(NEW YORK) — BY: EDEN DAVID and SASHA PEZENIK
Antibody tests, which reveal whether someone has been infected with the novel coronavirus, have been touted as key to reopening the economy and restoring a sense of stability to quotidian life. The hope is that people who’ve been infected by and develop antibodies may be able to ward off future reinfections, confidently returning to everyday life.
But for now, it’s just that: a hope. Medical experts have said it’s premature to rely on antibody testing as a singular solution to reopening the economy.
One crucial step will be determining whether antibodies indeed confer immunity and protect an individual from further reinfection, which experts said could take years to determine. Experts studying this new virus still don’t know if these antibodies indicate protection — and, if so, for how long, to what extent?
“This outbreak is moving much more rapidly than previous coronavirus outbreaks have — it’s more widespread, with a greater number of patients,” Dr. Aneesh Mehta told ABC News. His team at the Division of Infectious Diseases at Emory University School of Medicine has now helped launch a COVID-19 antibody testing initiative.

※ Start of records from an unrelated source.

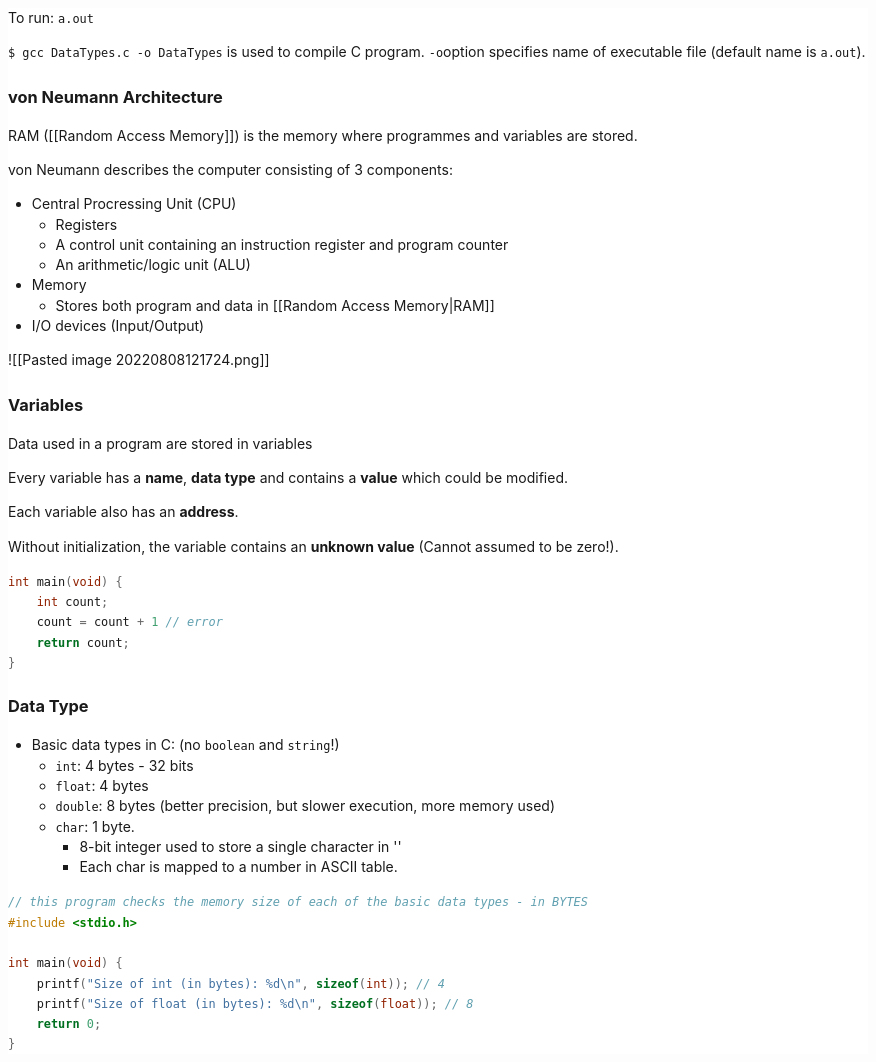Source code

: To run: `a.out`

`$ gcc DataTypes.c -o DataTypes` is used to compile C program.
`-o`option specifies name of executable file (default name is `a.out`).

### von Neumann Architecture

RAM ([[Random Access Memory]]) is the memory where programmes and variables are stored.

von Neumann describes the computer consisting of 3 components:
- Central Procressing Unit (CPU)
	- Registers
	- A control unit containing an instruction register and program counter
	- An arithmetic/logic unit (ALU)
- Memory
	- Stores both program and data in [[Random Access Memory|RAM]]
- I/O devices (Input/Output)
  
![[Pasted image 20220808121724.png]]

### Variables

Data used in a program are stored in variables

Every variable has a **name**, **data type** and contains a **value** which could be modified.

Each variable also has an **address**.

Without initialization, the variable contains an **unknown value** (Cannot assumed to be zero!).

```C
int main(void) {
	int count;
	count = count + 1 // error
	return count;
}
```

### Data Type

- Basic data types in C: (no `boolean`  and `string`!)
	- `int`: 4 bytes - 32 bits
	- `float`: 4 bytes
	-  `double`: 8 bytes (better precision, but slower execution, more memory used)
	- `char`: 1 byte.
		- 8-bit integer used to store a single character in ''
		- Each char is mapped to a number in ASCII table.

```C
// this program checks the memory size of each of the basic data types - in BYTES
#include <stdio.h>

int main(void) {
	printf("Size of int (in bytes): %d\n", sizeof(int)); // 4
	printf("Size of float (in bytes): %d\n", sizeof(float)); // 8
	return 0;
}
```
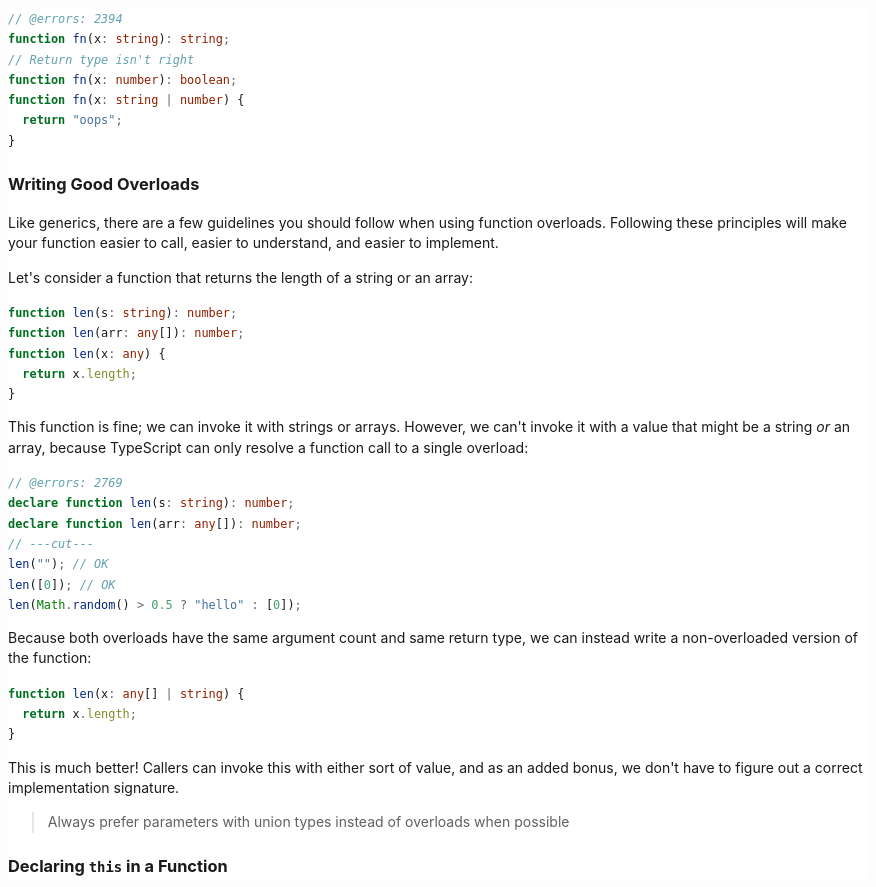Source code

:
```ts twoslash
// @errors: 2394
function fn(x: string): string;
// Return type isn't right
function fn(x: number): boolean;
function fn(x: string | number) {
  return "oops";
}
```

### Writing Good Overloads

Like generics, there are a few guidelines you should follow when using function overloads.
Following these principles will make your function easier to call, easier to understand, and easier to implement.

Let's consider a function that returns the length of a string or an array:

```ts twoslash
function len(s: string): number;
function len(arr: any[]): number;
function len(x: any) {
  return x.length;
}
```

This function is fine; we can invoke it with strings or arrays.
However, we can't invoke it with a value that might be a string _or_ an array, because TypeScript can only resolve a function call to a single overload:

```ts twoslash
// @errors: 2769
declare function len(s: string): number;
declare function len(arr: any[]): number;
// ---cut---
len(""); // OK
len([0]); // OK
len(Math.random() > 0.5 ? "hello" : [0]);
```

Because both overloads have the same argument count and same return type, we can instead write a non-overloaded version of the function:

```ts twoslash
function len(x: any[] | string) {
  return x.length;
}
```

This is much better!
Callers can invoke this with either sort of value, and as an added bonus, we don't have to figure out a correct implementation signature.

> Always prefer parameters with union types instead of overloads when possible

### Declaring `this` in a Function
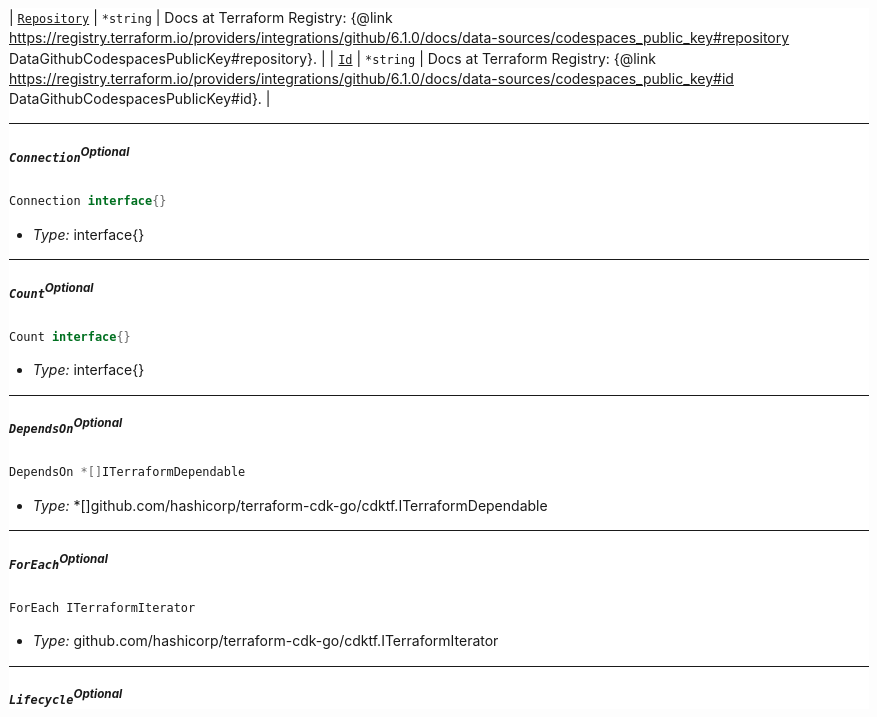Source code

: | <code><a href="#@cdktf/provider-github.dataGithubCodespacesPublicKey.DataGithubCodespacesPublicKeyConfig.property.repository">Repository</a></code> | <code>*string</code> | Docs at Terraform Registry: {@link https://registry.terraform.io/providers/integrations/github/6.1.0/docs/data-sources/codespaces_public_key#repository DataGithubCodespacesPublicKey#repository}. |
| <code><a href="#@cdktf/provider-github.dataGithubCodespacesPublicKey.DataGithubCodespacesPublicKeyConfig.property.id">Id</a></code> | <code>*string</code> | Docs at Terraform Registry: {@link https://registry.terraform.io/providers/integrations/github/6.1.0/docs/data-sources/codespaces_public_key#id DataGithubCodespacesPublicKey#id}. |

---

##### `Connection`<sup>Optional</sup> <a name="Connection" id="@cdktf/provider-github.dataGithubCodespacesPublicKey.DataGithubCodespacesPublicKeyConfig.property.connection"></a>

```go
Connection interface{}
```

- *Type:* interface{}

---

##### `Count`<sup>Optional</sup> <a name="Count" id="@cdktf/provider-github.dataGithubCodespacesPublicKey.DataGithubCodespacesPublicKeyConfig.property.count"></a>

```go
Count interface{}
```

- *Type:* interface{}

---

##### `DependsOn`<sup>Optional</sup> <a name="DependsOn" id="@cdktf/provider-github.dataGithubCodespacesPublicKey.DataGithubCodespacesPublicKeyConfig.property.dependsOn"></a>

```go
DependsOn *[]ITerraformDependable
```

- *Type:* *[]github.com/hashicorp/terraform-cdk-go/cdktf.ITerraformDependable

---

##### `ForEach`<sup>Optional</sup> <a name="ForEach" id="@cdktf/provider-github.dataGithubCodespacesPublicKey.DataGithubCodespacesPublicKeyConfig.property.forEach"></a>

```go
ForEach ITerraformIterator
```

- *Type:* github.com/hashicorp/terraform-cdk-go/cdktf.ITerraformIterator

---

##### `Lifecycle`<sup>Optional</sup> <a name="Lifecycle" id="@cdktf/provider-github.dataGithubCodespacesPublicKey.DataGithubCodespacesPublicKeyConfig.property.lifecycle"></a>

Results so far have been telling, but time’s required to gauge the strength and longevity of the average person’s antibody response.

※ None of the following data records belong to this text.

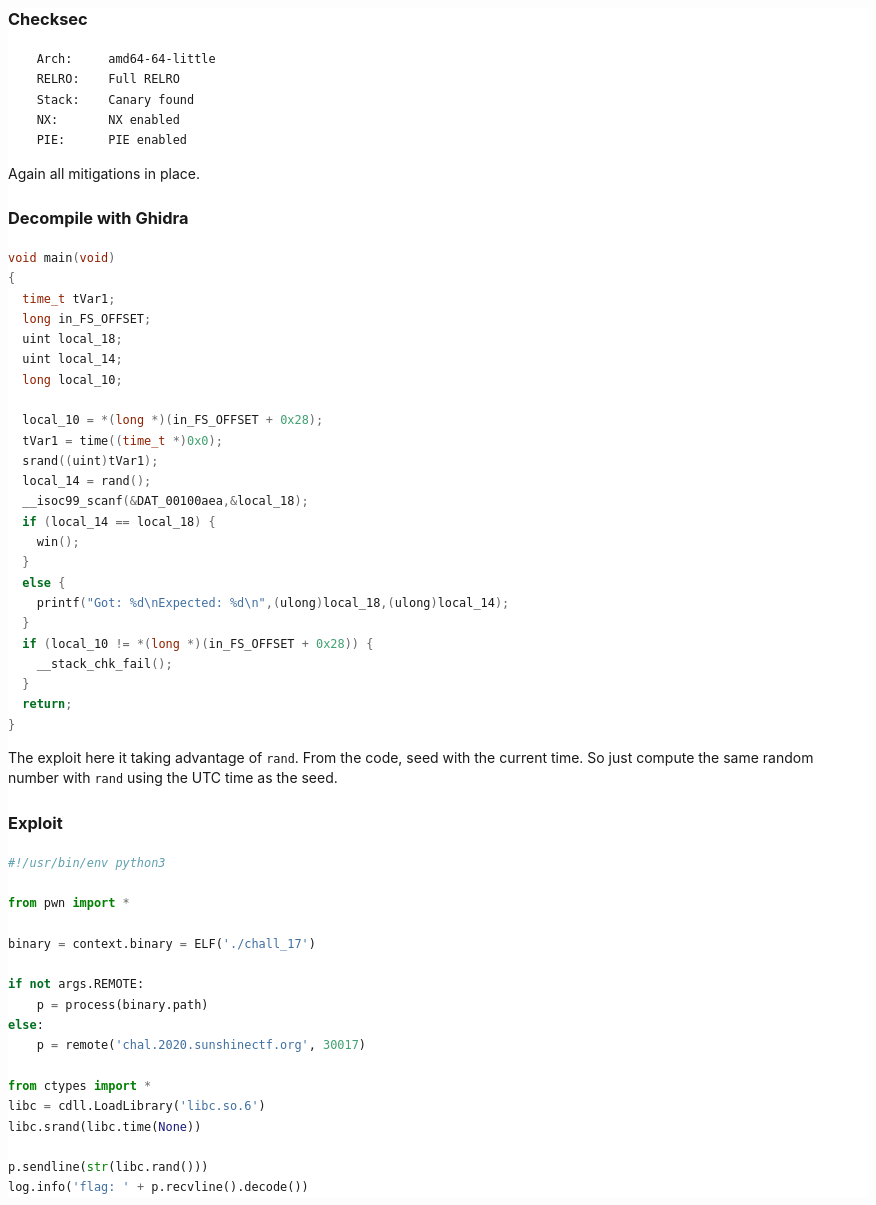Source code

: ### Checksec
```
    Arch:     amd64-64-little
    RELRO:    Full RELRO
    Stack:    Canary found
    NX:       NX enabled
    PIE:      PIE enabled
```

Again all mitigations in place.

### Decompile with Ghidra

```c
void main(void)
{
  time_t tVar1;
  long in_FS_OFFSET;
  uint local_18;
  uint local_14;
  long local_10;
  
  local_10 = *(long *)(in_FS_OFFSET + 0x28);
  tVar1 = time((time_t *)0x0);
  srand((uint)tVar1);
  local_14 = rand();
  __isoc99_scanf(&DAT_00100aea,&local_18);
  if (local_14 == local_18) {
    win();
  }
  else {
    printf("Got: %d\nExpected: %d\n",(ulong)local_18,(ulong)local_14);
  }
  if (local_10 != *(long *)(in_FS_OFFSET + 0x28)) {
    __stack_chk_fail();
  }
  return;
}
```

The exploit here it taking advantage of `rand`.  From the code, seed with the current time.  So just compute the same random number with `rand` using the UTC time as the seed.

### Exploit

```python
#!/usr/bin/env python3

from pwn import *

binary = context.binary = ELF('./chall_17')

if not args.REMOTE:
    p = process(binary.path)
else:
    p = remote('chal.2020.sunshinectf.org', 30017)

from ctypes import *
libc = cdll.LoadLibrary('libc.so.6')
libc.srand(libc.time(None))

p.sendline(str(libc.rand()))
log.info('flag: ' + p.recvline().decode())
```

“We believe that the antibodies that we’re detecting do confer some level of protection, but we want to know how much and how long that protection lasts,” Mehta added.
Studying previously documented immune responses that included antibody production may help researchers better understand the properties of antibodies produced against COVID-19.
But not all antibodies are created equal — tremendous variance is seen in immune system responses to different viruses. Some antibodies confer early and long-term immunity, while others take longer to develop and are short-lived, providing a limited period of protection. It’s now known that antibodies produced in patients who contracted SARS, which emerged less than two decades ago and belongs to the same coronavirus family as COVID-19, confer protective immunity for several years.
Medical professionals are hopeful antibodies produced in response to COVID-19 offer similar protection. Preliminary studies on monkeys suggest COVID-19 antibodies provide partial, short-term protective immunity to reinfection, but, as Harvard epidemiologist Marc Lipsitch recently wrote for The New York Times, these early results are just “educated guesses.”
Antibody tests primarily are used to develop more robust surveillance systems to estimate the scope of disease spread, and while useful for estimating infection and mortality rates, the tests hopefully soon can be used to identify which antibodies provide recovered COVID-19 patients with immunity, scientists said. This approach was used in identifying protective antibodies for MERS and SARS.
As government officials spearhead mass antibody testing initiatives, science and medicine are rushing to catch up.
“We’re kind of racing the clock,” Dr. David Koch, director of clinical chemistry, toxicology and point of care testing at Grady Memorial Hospital, told ABC News.
U.S. experts are looking to data from other countries that are ahead of the curve, such as Italy and South Korea, for glimmers of insight on COVID-19 antibodies.
And, as Koch noted, with some viruses reinfection is always possible.
“Other viruses and infections that produce antibodies, the person is liable to get the same illness again later, like the common cold,” Koch added.
Select preliminary studies from other countries suggest COVID-19 reinfection is possible, but more research is required to determine whether a patient’s second positive test is a new infection or remnants of the first.
And if the virus mutates, would those who endured an earlier iteration still be protected?
“It’s going to take people who have known antibodies to COVID-19 to be re-exposed and find out if their protective antibodies come back to elevated levels and protect them — or not,” Dr. Carmen Wiley, president of the American Association for Clinical Chemistry, told ABC News.
“It’d be nice to know all these answers tomorrow,” Koch added. “But nobody’s a magician, nobody’s a savant about these things. Even Dr. Fauci. People as experienced as he is are still rather befuddled. You go back to late January, February, even the experts were making misstatements.”
The quality of antibody tests for COVID-19 also has come into question. Although they’ve skyrocketed in number, only four have received an Emergency Use Authorization from the Food and Drug Administration. Others have been approved for manufacturing in case they’re proven effective.
Experts told ABC News there’s concern tests of dubious quality could make it to market without being properly vetted.
“Each antibody test tells a different story,” Koch said.
At Beaumont Health, researchers have said they want to test all 38,000 employees, whose jobs place them at a higher risk of COVID-19 infection, for related antibodies. The study’s aim is to monitor the rate of infections, as well as the longevity and long-term effectiveness of the antibodies produced.
This week in California, USC and the LA County Department of Public Health released preliminary results from a collaborative study that showed virus spread among the local population may be more widespread than previously thought. Although immediately worrisome, perhaps it’s good news for the at-large antibody quotient.
But the World Health Organization has cautioned against relying too heavily on a single study. So much more data remains to be collected.
“I wish I could tell you how long it would take to produce that longevity,” Mehta said. “Not only do we feel this pressure externally — we feel this pressure because we want to help people. We have to make the best decisions we can in the environment we’re in.”
Mehta excused himself to check on a recovering patient, adding: “We’re always improving.”